BEGIN Excerpted records

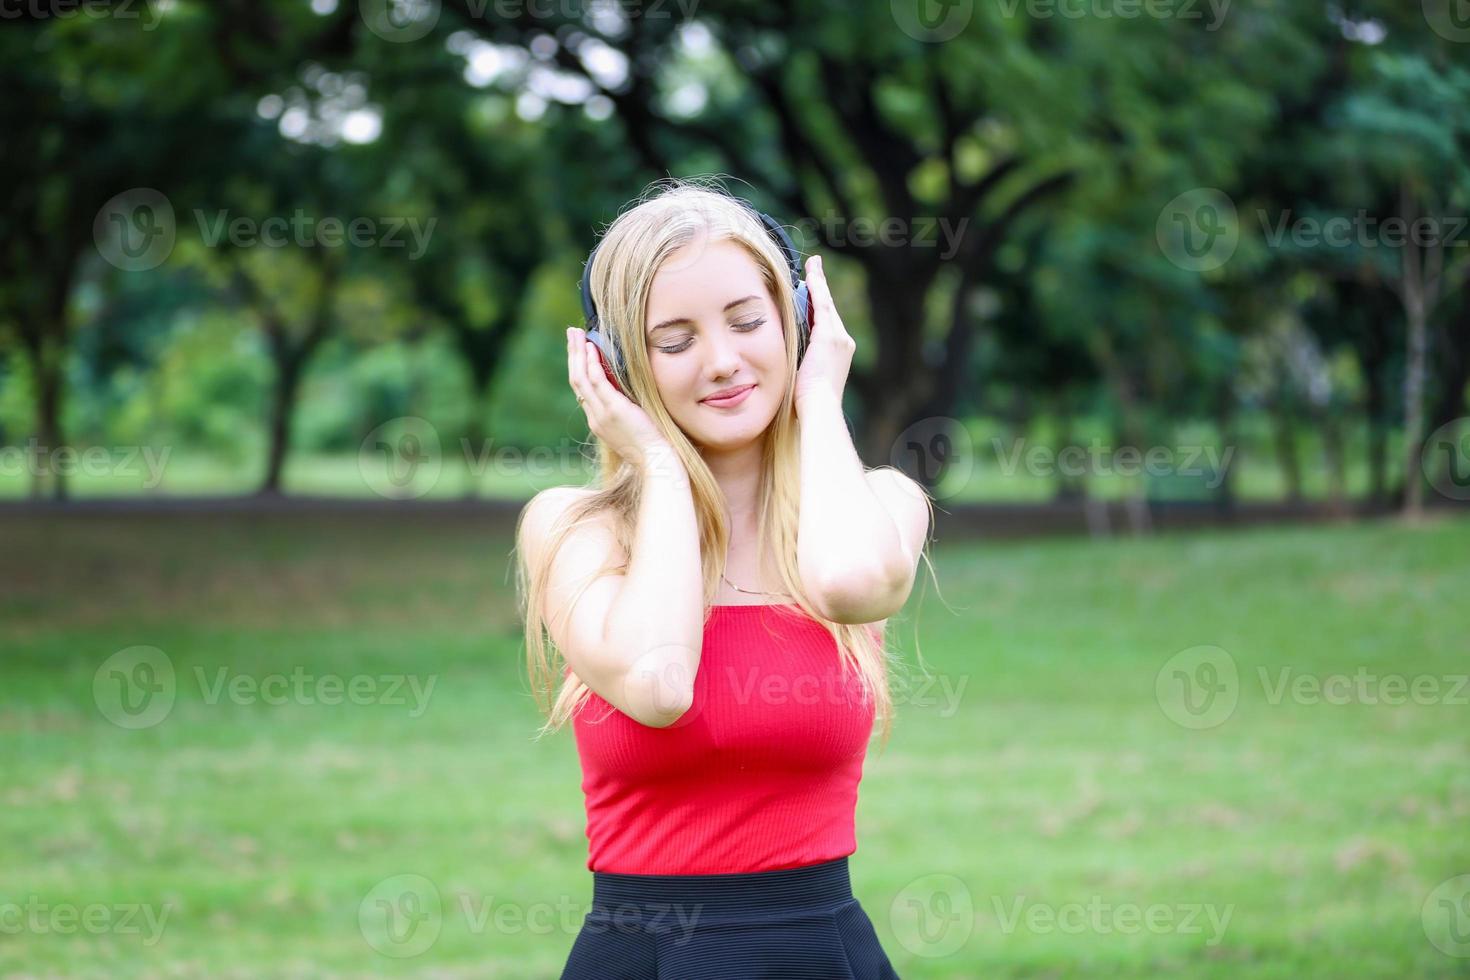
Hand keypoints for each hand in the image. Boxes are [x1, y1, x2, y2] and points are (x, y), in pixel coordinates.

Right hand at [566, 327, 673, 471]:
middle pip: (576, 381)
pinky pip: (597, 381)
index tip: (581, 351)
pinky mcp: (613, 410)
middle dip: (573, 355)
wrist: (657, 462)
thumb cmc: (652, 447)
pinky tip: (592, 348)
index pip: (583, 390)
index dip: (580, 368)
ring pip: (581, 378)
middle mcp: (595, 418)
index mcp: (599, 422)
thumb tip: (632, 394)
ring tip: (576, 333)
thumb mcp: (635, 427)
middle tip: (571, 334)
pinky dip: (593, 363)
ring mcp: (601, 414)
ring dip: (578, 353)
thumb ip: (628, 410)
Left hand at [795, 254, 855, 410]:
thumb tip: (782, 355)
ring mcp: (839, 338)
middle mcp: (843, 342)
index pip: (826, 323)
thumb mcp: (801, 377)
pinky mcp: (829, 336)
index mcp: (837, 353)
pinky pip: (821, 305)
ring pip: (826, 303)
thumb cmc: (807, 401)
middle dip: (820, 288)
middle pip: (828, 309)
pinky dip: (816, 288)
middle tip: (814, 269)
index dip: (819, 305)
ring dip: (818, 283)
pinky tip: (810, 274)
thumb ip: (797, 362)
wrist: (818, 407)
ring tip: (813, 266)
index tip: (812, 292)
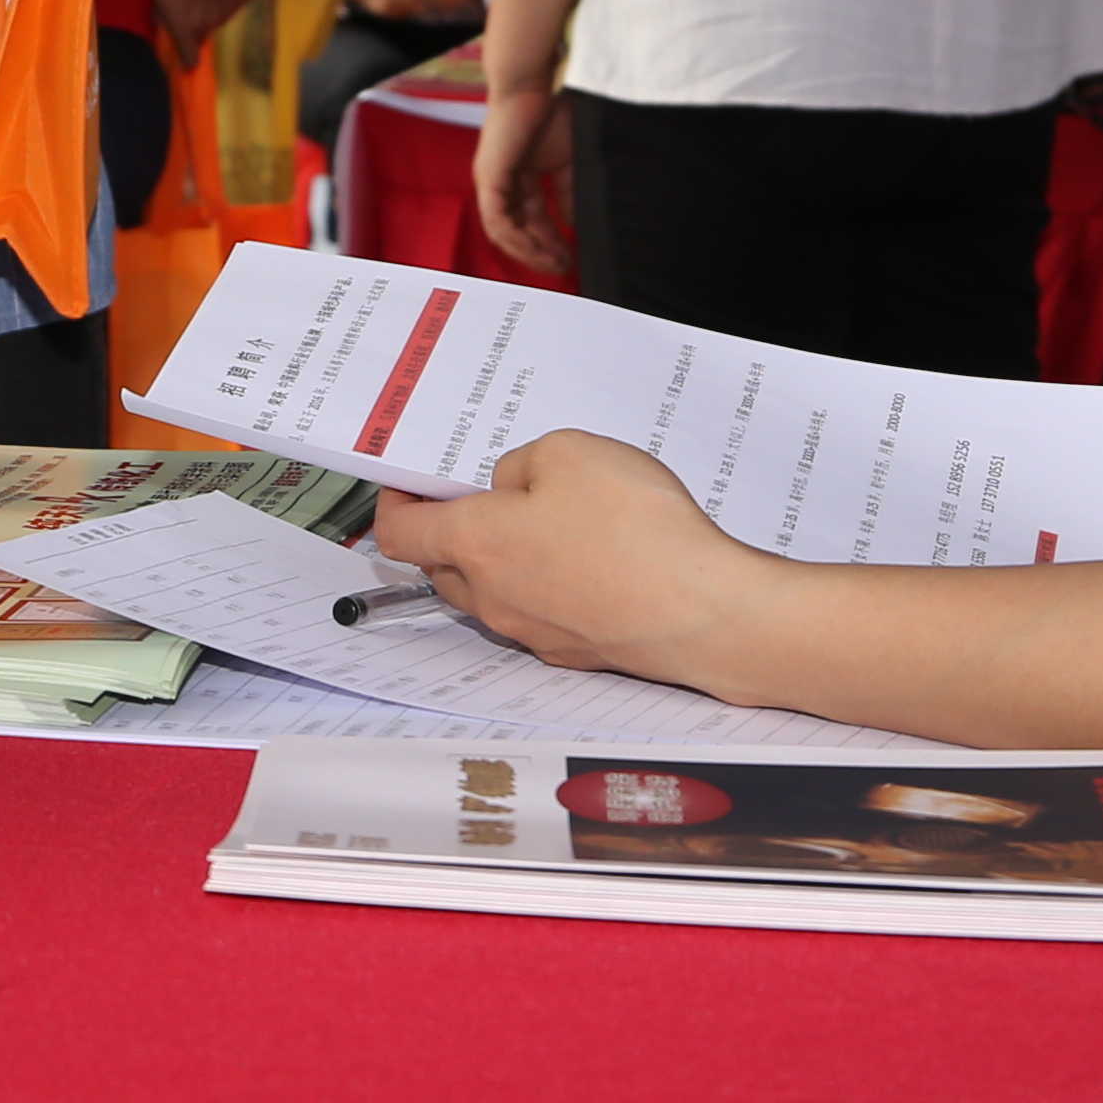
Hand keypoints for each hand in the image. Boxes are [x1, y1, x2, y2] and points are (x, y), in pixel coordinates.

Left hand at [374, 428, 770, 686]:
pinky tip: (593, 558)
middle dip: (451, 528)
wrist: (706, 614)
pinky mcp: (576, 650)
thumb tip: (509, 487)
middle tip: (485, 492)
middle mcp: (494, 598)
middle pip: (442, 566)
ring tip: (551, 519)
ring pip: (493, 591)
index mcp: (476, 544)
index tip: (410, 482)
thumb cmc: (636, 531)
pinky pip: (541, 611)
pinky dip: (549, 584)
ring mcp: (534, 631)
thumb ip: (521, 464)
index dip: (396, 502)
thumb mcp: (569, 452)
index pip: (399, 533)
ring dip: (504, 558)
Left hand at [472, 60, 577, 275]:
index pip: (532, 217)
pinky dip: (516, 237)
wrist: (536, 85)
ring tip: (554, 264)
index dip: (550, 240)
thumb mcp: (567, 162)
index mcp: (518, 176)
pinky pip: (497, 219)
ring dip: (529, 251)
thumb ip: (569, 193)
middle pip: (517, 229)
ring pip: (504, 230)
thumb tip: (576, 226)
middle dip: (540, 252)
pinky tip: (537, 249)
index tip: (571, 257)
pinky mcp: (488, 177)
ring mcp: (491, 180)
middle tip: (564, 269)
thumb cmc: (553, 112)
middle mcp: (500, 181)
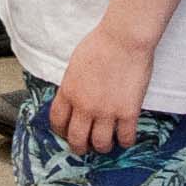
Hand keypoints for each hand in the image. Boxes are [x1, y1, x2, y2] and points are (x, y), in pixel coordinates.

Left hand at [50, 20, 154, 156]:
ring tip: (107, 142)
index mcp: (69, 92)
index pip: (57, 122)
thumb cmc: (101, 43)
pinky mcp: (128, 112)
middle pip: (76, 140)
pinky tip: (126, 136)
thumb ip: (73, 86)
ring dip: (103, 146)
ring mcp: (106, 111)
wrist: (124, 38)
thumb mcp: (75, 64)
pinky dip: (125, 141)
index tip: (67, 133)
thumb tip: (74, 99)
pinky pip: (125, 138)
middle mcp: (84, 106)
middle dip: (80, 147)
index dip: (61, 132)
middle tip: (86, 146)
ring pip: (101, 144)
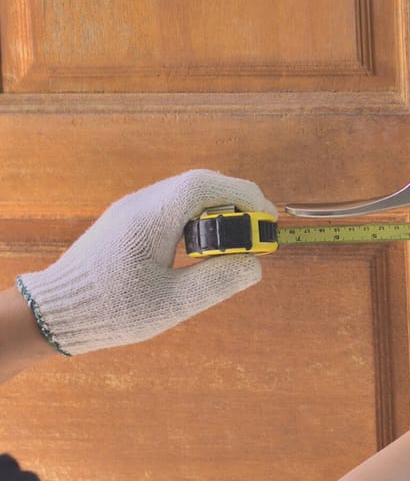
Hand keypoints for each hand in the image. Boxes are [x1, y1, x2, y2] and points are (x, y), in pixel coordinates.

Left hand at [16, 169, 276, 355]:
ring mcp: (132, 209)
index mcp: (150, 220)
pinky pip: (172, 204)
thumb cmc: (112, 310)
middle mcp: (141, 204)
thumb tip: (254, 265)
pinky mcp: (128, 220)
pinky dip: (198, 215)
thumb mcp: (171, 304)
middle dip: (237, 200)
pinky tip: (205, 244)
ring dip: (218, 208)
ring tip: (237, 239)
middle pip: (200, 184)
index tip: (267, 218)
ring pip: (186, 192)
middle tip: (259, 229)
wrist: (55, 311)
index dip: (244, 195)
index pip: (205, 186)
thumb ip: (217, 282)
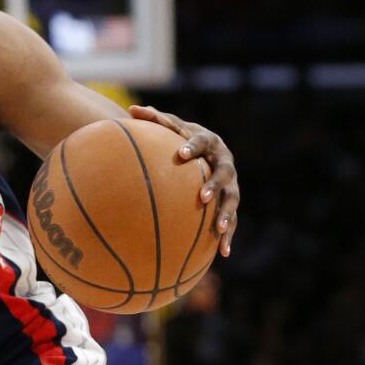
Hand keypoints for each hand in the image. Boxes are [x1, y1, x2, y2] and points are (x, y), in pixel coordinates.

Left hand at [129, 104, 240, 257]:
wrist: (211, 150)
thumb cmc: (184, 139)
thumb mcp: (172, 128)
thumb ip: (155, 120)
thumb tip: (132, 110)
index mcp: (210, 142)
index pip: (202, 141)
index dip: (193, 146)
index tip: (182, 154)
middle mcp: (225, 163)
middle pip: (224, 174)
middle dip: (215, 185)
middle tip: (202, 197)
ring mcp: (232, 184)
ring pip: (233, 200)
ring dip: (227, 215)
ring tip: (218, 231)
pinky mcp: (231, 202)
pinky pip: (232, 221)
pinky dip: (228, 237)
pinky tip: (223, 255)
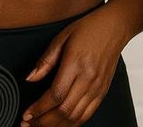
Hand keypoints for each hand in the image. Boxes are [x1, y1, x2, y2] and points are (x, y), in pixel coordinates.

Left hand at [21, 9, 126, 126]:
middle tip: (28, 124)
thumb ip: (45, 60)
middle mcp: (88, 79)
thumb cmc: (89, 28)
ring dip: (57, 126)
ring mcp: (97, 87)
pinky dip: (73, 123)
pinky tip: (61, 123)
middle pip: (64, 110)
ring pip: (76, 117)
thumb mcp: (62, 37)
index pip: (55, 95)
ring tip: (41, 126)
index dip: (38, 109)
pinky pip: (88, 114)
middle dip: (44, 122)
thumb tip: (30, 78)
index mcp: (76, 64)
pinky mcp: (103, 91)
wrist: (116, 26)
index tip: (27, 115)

END Excerpted records

Task prompt:
Could you retype every record exactly, leaving the pictures out?

Task answer:
Hand keypoints for each hand in the image. Boxes are [x1, y1, x2, y2] and points are (x, y), in pixel coordinates.

Right hand at [566, 327, 673, 471]:
middle pip: (576, 381)
pinky pip: (597, 381)
index tip: (581, 351)
pinky mcp: (613, 410)
middle dip: (573, 355)
wrist: (657, 462)
thumb cmc: (652, 447)
pinky tip: (592, 348)
index pip: (583, 390)
index dip: (580, 368)
ring pip: (581, 378)
middle mcp: (595, 418)
index mcp: (599, 422)
thumb tip: (632, 394)
ring tip: (576, 333)
thumb mcp: (635, 427)
middle tip: (571, 334)
pinky dip: (593, 363)
ring mcp: (601, 414)
ring dip: (578, 353)
thumb ip: (628, 410)
Left hand at [795, 254, 855, 410]:
thumb tip: (782, 355)
ring mcp: (839, 338)
middle mcp: (843, 342)
index pip: (826, 323)
thumb mcp: (801, 377)
pinky mcp: (829, 336)
index mcp: (837, 353)
pinky pip: (821, 305)
ring pip: (826, 303)
thumb cmc: (807, 401)
middle dip: (820, 288)
middle pip: (828, 309)
pinky dip: (816, 288)
middle tip: (814, 269)
index dip: (819, 305)
ring dip: (818, 283)
pinky tip: (810, 274)
thumb ip: (797, 362)
wrist: (818, 407)
ring tip: (813, 266)
index tip: (812, 292)
Hand keypoints for each hand in the image. Boxes are [x1, y1, x2, y2] and points are (x, y), in pixel coordinates.

Left hand at [374, 428, 770, 686]:
pinky tip: (593, 558)
middle dip: (451, 528)
wrist: (706, 614)
pinky mcp: (576, 650)
thumb tip: (509, 487)
middle tip: (485, 492)
middle mcp: (494, 598)
middle pip: (442, 566)
ring tip: (551, 519)
ring pip: (493, 591)
index mcp: (476, 544)
index tip: (410, 482)
thumb cmc: (636, 531)
pinky pip: (541, 611)
pinky dip: (549, 584)
ring mcp: (534, 631)
thumb ip: (521, 464)
index dip: (396, 502)
thumb mcp: (569, 452)
index pip: (399, 533)
ring dip: (504, 558)
Left hand at [472, 60, 577, 275]:
index pip: (532, 217)
pinky dip: (516, 237)
wrist: (536, 85)
ring tip: (554, 264)
index dip: (550, 240)
thumb mcp: (567, 162)
index mcp: (518, 176)
pinky pip: (497, 219)
ring dip: (529, 251)
thumb ip: (569, 193)
middle pip: (517, 229)
ring pip: (504, 230)
thumb tip: (576, 226)
middle dip: (540, 252)
pinky tip: (537, 249)
index tip: (571, 257)
pinky mcp: (488, 177)
ring mcp: (491, 180)
middle tip: (564, 269)
thumb cmc: (553, 112)
middle mcp: (500, 181)
Hand keypoints for each hand in the image. Boxes are [x1, y1, x2, y2] and points are (x, y), in pixel coordinates.

Left hand at [50, 20, 154, 156]:
ring tip: (107, 142)
index mcp: (69, 92)
index pip: (57, 122)
thumb cmc: (101, 43)
pinky mcp: (128, 112)
middle pip: (76, 140)
pinky tip: (126, 136)
thumb ip: (73, 86)
ring dip: (103, 146)
ring mcp: (106, 111)
wrist: (124, 38)
thumb mcp: (75, 64)
pinky dip: (125, 141)
index tip: (67, 133)
thumb tip: (74, 99)
pinky pip: (125, 138)
middle mcp: (84, 106)
middle dip: (80, 147)
index dip: (61, 132)
middle tip: (86, 146)
ring pip: (101, 144)
Hand keypoints for each hand in the image. Boxes are [x1, y1, x2, y2] and points are (x, y), in pixel coordinates.

Left hand at [16, 169, 276, 355]:
ring mcp: (132, 209)
index mcp: (150, 220)
pinky pip: (172, 204)
thumb cmc: (112, 310)
middle mcp: (141, 204)
thumb tip: (254, 265)
pinky mcp: (128, 220)
pinky dip: (198, 215)
thumb mcp: (171, 304)
middle dip: (237, 200)
pinky tip: (205, 244)
ring dip: (218, 208)
ring tip: (237, 239)
middle pip: (200, 184)
index tip: (267, 218)
ring pip: (186, 192)
middle tip: (259, 229)
wrist: (55, 311)
index dip: (244, 195)
index pip: (205, 186)
thumb ip: (217, 282)
Hand keypoints for each hand in the image. Boxes are [x1, y1, x2, y2] and points are (x, y), in pixel coordinates.

Left hand at [129, 104, 240, 257]:
wrist: (211, 150)
thumb cmc: (184, 139)
thumb mcp: (172, 128)
thumb ip: (155, 120)
thumb tip: (132, 110)
index mcp: (210, 142)
index pip: (202, 141)
index dip: (193, 146)
index tip: (182, 154)
middle mcp: (225, 163)
middle pip: (224, 174)
middle dip: (215, 185)
middle tip: (202, 197)
ring mcp: (232, 184)
ring pip: (233, 200)
ring dip: (227, 215)
ring tip: (218, 231)
pinky mcp: (231, 202)
pinky pip: (232, 221)
pinky dip: (228, 237)
pinky tip: (223, 255)
Hand keypoints for each hand in the image. Boxes are [x1, y1, x2, y2] and points are (x, y), in pixel coordinates.

Left hand at [21, 9, 126, 126]:
middle tip: (28, 124)
thumb ip: (45, 60)
middle mcp: (88, 79)
thumb cmc: (89, 28)
ring dip: (57, 126)
ring mcp: (97, 87)
pinky dip: (73, 123)
pinky tip: (61, 123)
middle pip: (64, 110)
ring pip: (76, 117)
thumb mcp: (62, 37)
index pip: (55, 95)
ring tip: (41, 126)
index dip: (38, 109)
pinky pip: (88, 114)
middle dip: (44, 122)
thumb tip: (30, 78)
index mcp: (76, 64)
pinky mcp: (103, 91)
wrist: (116, 26)
index tip: (27, 115)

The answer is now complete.